**LISTA DE TAREFAS**
(a) Reproduza do decreto sobre a Guarda Real da Polícia o trecho entre "Com a rubrica" e "tambem da Fazenda.", inclusive.
(b) Por favor, explique em uma a três frases por que, segundo o item II do decreto sobre a Guarda Real da Polícia, os soldados da Guarda devem ser os melhores escolhidos entre os regimentos.
(c) Em que data foi assinado o decreto sobre a Guarda Real da Polícia?

**TRECHO SELECIONADO**
Crêa a divisão militar da Guarda Real da Policia no Rio de Janeiro
Sendo de absoluta necessidade prover á segurança e tranquillidade publica desta Cidade, cuja população e trafico têm crescido consideravelmente, e se augmentará todos os dias pela affluencia de negocios Inseparável das grandes Capitaes; e havendo mostrado a experiencia, que o estabelecimento de uma Guarda Militar de Policia é o mais proprío não só para aquelle desejado fim da boa ordem e socego publico, mas ainda para obstar ás damnosas especulações do contrabando, que nenhuma outra providencia, nem as mais rigorosas leis prohibitivas tem podido cohibir: sou servido crear uma Divisão Militar da Guarda Real da Policia desta Corte, com a possível semelhança daquella que com tão reconhecidas vantagens estabeleci em Lisboa, a qual se organizarà na conformidade do plano, que com este baixa, assignado pelo Conde de Linhares, do meu Conselho de Estado Ministro e Secretario de Estado dos Negocios Estrangeiros e da Guerra. O Conselho Supremo Militar o tenha, assim entendido e o faça, executar na parte que lhe toca.
Palacio do Rio de Janeiro em 13 de Maio de 1809.
Com a rubrica do Principe Regente Nosso Senhor.
I. O Commandante desta Guarda será sujeito ao Governador das Armas da Corte, de quem recebera o santo todos os dias, e ao Intendente Geral da Policia para a execução de todas as suas requisições e ordens que irá em pessoa receber todas as manhãs; sendo obrigado a dar a um e a outro parte de todos os sucessos e novidades que tiverem acontecido no dia e noite precedente, além daquella que deve dirigir ao Ministro de Estado dos Negocios da Guerra, e ao dos Negocios do Brazil, que o é tambem da Fazenda.
II. Esta Guarda será formada dos melhores Soldados escolhidos entre os quatro Regimentos de Infantaria e Cavallaria de linha da guarnição desta Corte; não só pela preferencia da sua robustez indispensavel para as funcções do penoso e aturado serviço a que são destinados, mas ainda pela circumstancia de melhor morigeração e conducta: os respectivos Coroneis, segundo as ordens que receberem do General, farão pois esta exacta e escrupulosa escolha, e designarão assim, segundo a força actual dos seus Corpos, o contingente que tem de dar a formatura desta Guarda, devendo comtudo serem estes Soldados conservados no casco e serviço dos Regimentos, até que este Corpo, fornecido do seu armamento e fardamento, possa começar o seu particular serviço.

**REGISTROS EXTRAÍDOS**
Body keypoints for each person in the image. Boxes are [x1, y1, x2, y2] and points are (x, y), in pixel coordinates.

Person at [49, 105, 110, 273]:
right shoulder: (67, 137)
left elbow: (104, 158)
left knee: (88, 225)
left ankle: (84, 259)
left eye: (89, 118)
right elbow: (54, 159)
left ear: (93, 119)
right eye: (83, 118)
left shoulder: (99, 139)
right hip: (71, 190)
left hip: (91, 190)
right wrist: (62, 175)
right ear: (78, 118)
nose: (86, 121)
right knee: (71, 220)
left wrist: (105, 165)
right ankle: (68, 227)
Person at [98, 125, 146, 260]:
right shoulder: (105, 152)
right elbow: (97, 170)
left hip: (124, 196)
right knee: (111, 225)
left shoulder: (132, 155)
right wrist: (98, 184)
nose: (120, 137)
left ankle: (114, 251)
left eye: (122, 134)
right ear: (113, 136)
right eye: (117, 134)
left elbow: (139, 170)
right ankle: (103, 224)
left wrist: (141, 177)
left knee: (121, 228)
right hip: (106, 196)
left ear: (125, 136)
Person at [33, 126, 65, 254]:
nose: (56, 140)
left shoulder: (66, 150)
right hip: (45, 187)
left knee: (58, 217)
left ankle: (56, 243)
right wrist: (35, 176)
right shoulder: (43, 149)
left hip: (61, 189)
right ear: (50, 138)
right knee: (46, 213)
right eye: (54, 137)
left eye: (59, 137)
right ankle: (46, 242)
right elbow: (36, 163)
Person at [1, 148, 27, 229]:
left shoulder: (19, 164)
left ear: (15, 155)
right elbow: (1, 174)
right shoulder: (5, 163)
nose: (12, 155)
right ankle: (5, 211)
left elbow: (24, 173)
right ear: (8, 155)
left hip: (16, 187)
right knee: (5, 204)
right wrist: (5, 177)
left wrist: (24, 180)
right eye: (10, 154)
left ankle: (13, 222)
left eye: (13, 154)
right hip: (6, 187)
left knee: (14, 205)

==

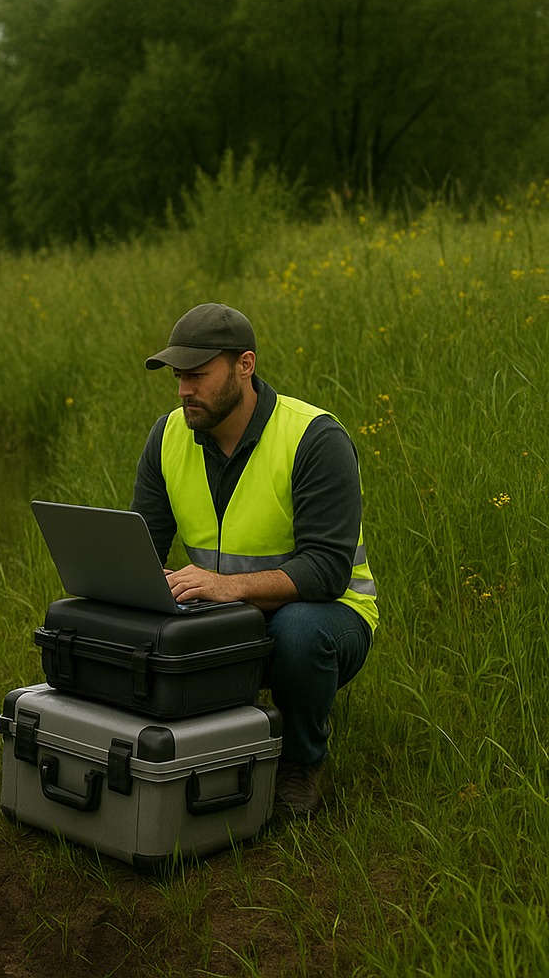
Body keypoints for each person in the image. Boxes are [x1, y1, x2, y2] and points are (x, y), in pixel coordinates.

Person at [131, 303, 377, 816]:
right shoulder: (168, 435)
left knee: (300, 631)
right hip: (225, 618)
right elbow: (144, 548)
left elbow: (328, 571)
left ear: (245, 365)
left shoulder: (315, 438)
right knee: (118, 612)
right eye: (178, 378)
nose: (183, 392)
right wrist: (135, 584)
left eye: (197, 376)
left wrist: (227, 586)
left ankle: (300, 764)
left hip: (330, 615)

**RESPOSTAS POR ITEM**
(a)
Com a rubrica do Principe Regente Nosso Senhor.
I. O Commandante desta Guarda será sujeito ao Governador das Armas da Corte, de quem recebera o santo todos os dias, e ao Intendente Geral da Policia para a execução de todas as suas requisições e ordens que irá em pessoa receber todas as manhãs; sendo obrigado a dar a um e a outro parte de todos os sucessos e novidades que tiverem acontecido no dia e noite precedente, além daquella que deve dirigir ao Ministro de Estado dos Negocios da Guerra, e ao dos Negocios do Brazil, que o é tambem da Fazenda.

(b) Eles devem ter a robustez indispensável para as funções do serviço penoso e aturado a que se destinam. Também se exige deles melhor morigeração e conduta.

(c) Em 13 de maio de 1809.